What you will do:
Rewrite the stretch from "Further, courts construe" through "(4th Cir. 1985)." in the text on pro se complaints, changing "lawyers" to "attorneys".

Text:
Further, courts construe pro se complaints liberally. As the Supreme Court has instructed, "[a] document filed pro se is 'to be liberally construed,' and 'a pro se complaint, however inartfully pleaded, must be held to less stringent standards than formal pleadings drafted by lawyers.'" Erickson v. Pardus, 551 U.S. 89, 94 (2007) (per curiam) (citations omitted). That said, "[p]rinciples requiring generous construction of pro se complaints are not. . .without limits." Beaudett v. City of Hampton, 775 F.2d 1274, 1278 (4th Cir. 1985).
DISCUSSION
Construing Shurland's largely incoherent and rambling pro se COMPLAINT liberally, he alleges various FTCA claims, a claim under the FCA, and "Disability and Age Discrimination." As set forth below, all of these claims fail, and the Motion is granted. And, although Shurland is pro se, amendment of his COMPLAINT would be futile; therefore, dismissal will be with prejudice.

Data lines:
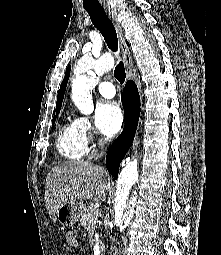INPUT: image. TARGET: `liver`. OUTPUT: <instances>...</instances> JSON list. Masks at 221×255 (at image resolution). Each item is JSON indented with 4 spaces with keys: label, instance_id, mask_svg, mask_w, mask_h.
I'll return each mask as SVG.
<instances>
[{
    "label": "liver",
    "instance_id": "1",
    "mask_svg": "<svg viewBox=\"0 0 221 255\" xmlns=\"http://www.w3.org/2000/svg\"><path fill=\"white\" fill-rule=\"evenodd\" d=\"M109 179L103 168L91 162H66L52 168L46 178L45 201L53 222L57 210L69 200L105 201Z\"/></svg>",
    "mask_w": 221,
    "mask_h": 255
}]
</instances>
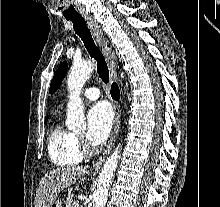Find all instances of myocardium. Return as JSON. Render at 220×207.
Listing matches in <instances>:
<instances>
[{
  "label": "myocardium",
  "mask_w": 220,
  "mask_h": 207,
  "mask_svg": "<svg viewBox=\"0 0 220 207\" xmlns=\"http://www.w3.org/2000/svg\"><path fill=\"white\" fill-rule=\"evenodd\" d=\"M79 149L82 155H89L92 153V150L85 145L81 140H78Z\"/></svg>",
  "instance_id": "f54148a6"
}]
</instances>
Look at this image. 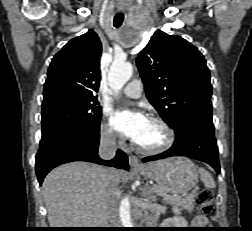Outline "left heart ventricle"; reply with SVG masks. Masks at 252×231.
I'll use <instances>...</instances> for the list:
<instances>
[{"label":"left heart ventricle","mask_w":252,"mask_h":231,"mask_svg":"<svg viewBox=\"0 0 252 231\" xmlns=\"http://www.w3.org/2000/svg\"><path fill=\"white\" fill-rule=\"evenodd\" d=\"M165 141L166 133L164 129L158 123L149 120L147 127L136 142L146 148H156Z\"/></svg>","instance_id":"obj_1"}]
</instances>
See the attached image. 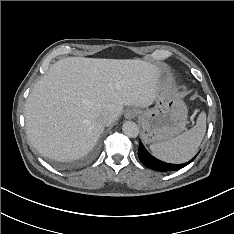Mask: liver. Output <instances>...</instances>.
Here are the masks:
<instances>
[{
	"label": "liver",
	"mask_w": 234,
	"mask_h": 234,
	"mask_svg": "<svg viewBox=\"0 0 234 234\" xmlns=\"http://www.w3.org/2000/svg\"><path fill=\"white\" fill-rule=\"evenodd\" d=\"M159 76L156 65L139 59L59 60L27 98L24 116L28 138L45 157H82L104 130L105 125L98 121L100 115L108 112L115 120L124 106H150L157 97Z\"/></svg>",
	"instance_id": "obj_1"
}]
</instances>
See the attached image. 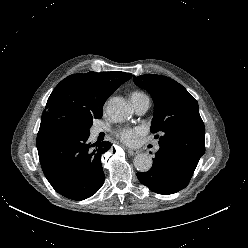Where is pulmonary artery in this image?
<instances>
[{"mask_svg":"<svg viewBox=\"0 0 248 248\" xmlns=\"http://www.w3.org/2000/svg\"><path fill=\"white\" fill-rule=\"evenodd\" d=\"M131 101L135 111L138 114H144L150 107V100L145 96H134L131 97ZM102 131L101 128L97 127L93 129V134L98 135Z\"/></svg>","mask_w":248,"mask_h":248,"instance_id":"1","label":"pulmonary artery"}]
</instances>
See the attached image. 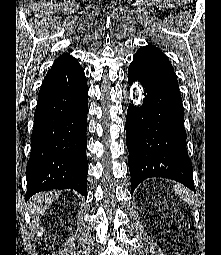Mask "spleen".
Here are the masks:
<instances>
[{
    "label": "spleen",
    "instance_id": "1",
    "mask_svg": "<svg viewBox=\"0 0 221 255\" xmlns=\"http://www.w3.org/2000/svg\"><path fill=\"white\" fill-rule=\"evenodd\" d=\"M174 190L178 195H180V197L182 198L184 202L188 204H193L194 202L193 195L190 193V191L187 188L181 187L179 184H175Z\"/></svg>",
    "mask_w": 221,
    "mask_h": 255
}]
</instances>
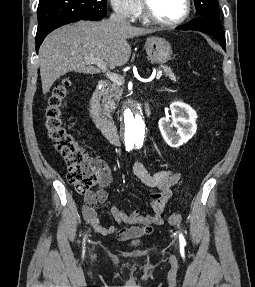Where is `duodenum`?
I'll return each instance as SVG.
<instances>
[{
    "mask_svg": "<svg viewBox=\"0 0 255 287\" xmlns=\"http://www.w3.org/2000/svg\"><path fill=\"white\" fill-rule=\"evenodd\" d=\"M105 88L106 85L104 82H99L97 84L88 100L87 112L93 123L103 132L110 142L116 144L119 142L117 128L114 122L109 119L100 108V100ZM146 111L147 113L149 112L148 108Z\"/></svg>",
    "mask_w": 255,
    "mask_h": 287,
    "instance_id": "1",
    "label": "duodenum"
}]
</instances>
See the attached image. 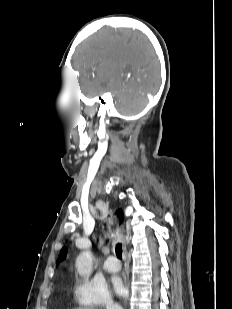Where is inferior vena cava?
I'll return each instance as SVG.
<instances>
[{"instance_id":"inferior-vena-cava-1","label":"inferior vena cava","mask_w":232,"mask_h":309,"mask_svg":"<svg viewBox=\"0 0 232 309\" xmlns=\"http://www.w3.org/2000/svg\"><path fill=\"white\" fill-rule=\"evenodd\" d=\"M106 309H122L121 307L113 304L112 302L107 303Z\"/></svg>"}]
</instances>
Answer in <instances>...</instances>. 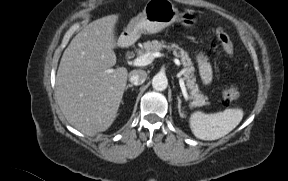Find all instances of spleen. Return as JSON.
Here are the masks:
<instances>
[{"label": "spleen", "mask_w": 288, "mask_h": 181, "mask_svg": "<svg viewBox=\"0 0 288 181\" xmlns=\"http://www.w3.org/2000/svg\"><path fill=\"white\" fill-rule=\"evenodd\" d=\"M243 111L239 108L223 112L205 114L195 111L189 119L193 134L201 140H217L231 132L242 120Z\"/></svg>", "instance_id": "spleen-1"}]
</instances>
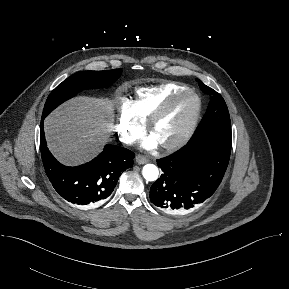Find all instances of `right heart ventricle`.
I'll return each mask as SVG.
<instances>
[{
	"instance_id": "right-heart-ventricle-1",
	"label": "right heart ventricle",
	"mask_w": 289,
	"mask_h": 289,
	"mask_svg": "<svg viewBox=\"0 0 289 289\" xmlns=\"http://www.w3.org/2000/svg\"><path fill=\"white\" fill-rule=\"evenodd\" d=\"M186 88L180 83H164L156 86L138 88L132 107L137 118L145 123L151 113L171 94Z\"/></svg>"
}]
</instances>
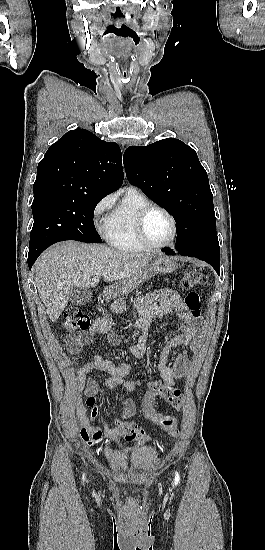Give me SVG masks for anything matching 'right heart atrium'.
Here are the masks:
<instances>
[{
  "label": "right heart atrium",
  "instance_id": "right-heart-atrium-1",
  "mask_svg": "<svg viewBox=\"0 0 265 550\" xmlns=\"http://www.w3.org/2000/svg\"><path fill=\"white\" fill-rule=\"evenodd\" d=\"M113 202L112 196L108 195L103 198H101L95 205L93 210V217H94V223L97 227V229L104 233L105 231V213L109 209Z\"/></svg>",
  "mask_w": 265,
  "mask_h": 550
}]
</instances>
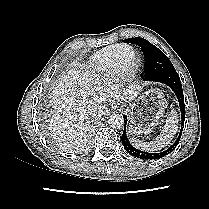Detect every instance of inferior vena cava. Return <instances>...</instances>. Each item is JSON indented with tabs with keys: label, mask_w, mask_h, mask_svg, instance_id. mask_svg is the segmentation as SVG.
<instances>
[{
	"label": "inferior vena cava",
	"mask_w": 209,
	"mask_h": 209,
	"mask_svg": "<svg viewBox=\"0 0 209 209\" xmlns=\"http://www.w3.org/2000/svg\"><path fill=\"white\" fill-rule=\"evenodd\" d=\"M95 116L96 117H101L102 116V109L101 108H96L94 110Z\"/></svg>",
	"instance_id": "inferior-vena-cava-1"
}]
</instances>
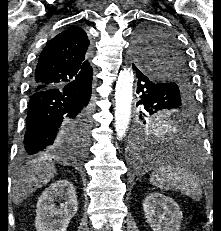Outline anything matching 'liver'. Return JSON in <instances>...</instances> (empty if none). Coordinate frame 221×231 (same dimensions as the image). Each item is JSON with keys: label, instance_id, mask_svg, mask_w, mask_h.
I'll use <instances>...</instances> for the list:
<instances>
[{"label": "liver", "instance_id": "liver-1", "mask_svg": "<svg viewBox=\"0 0 221 231\" xmlns=\"http://www.w3.org/2000/svg\"><path fill=\"white\" fill-rule=\"evenodd\" d=\"M46 159H38V163L21 171L14 179L12 196L15 205L20 204L36 189L41 188L54 177L56 173L55 166L47 163Z\"/></svg>", "mask_w": 221, "mask_h": 231}]
</instances>
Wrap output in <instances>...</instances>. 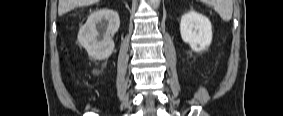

Full answer:
Further, courts construe pro se complaints liberally. As the Supreme Court has instructed, "[a] document filed pro se is 'to be liberally construed,' and 'a pro se complaint, however inartfully pleaded, must be held to less stringent standards than formal pleadings drafted by attorneys.'" Erickson v. Pardus, 551 U.S. 89, 94 (2007) (per curiam) (citations omitted). That said, "[p]rinciples requiring generous construction of pro se complaints are not. . .without limits." Beaudett v. City of Hampton, 775 F.2d 1274, 1278 (4th Cir. 1985).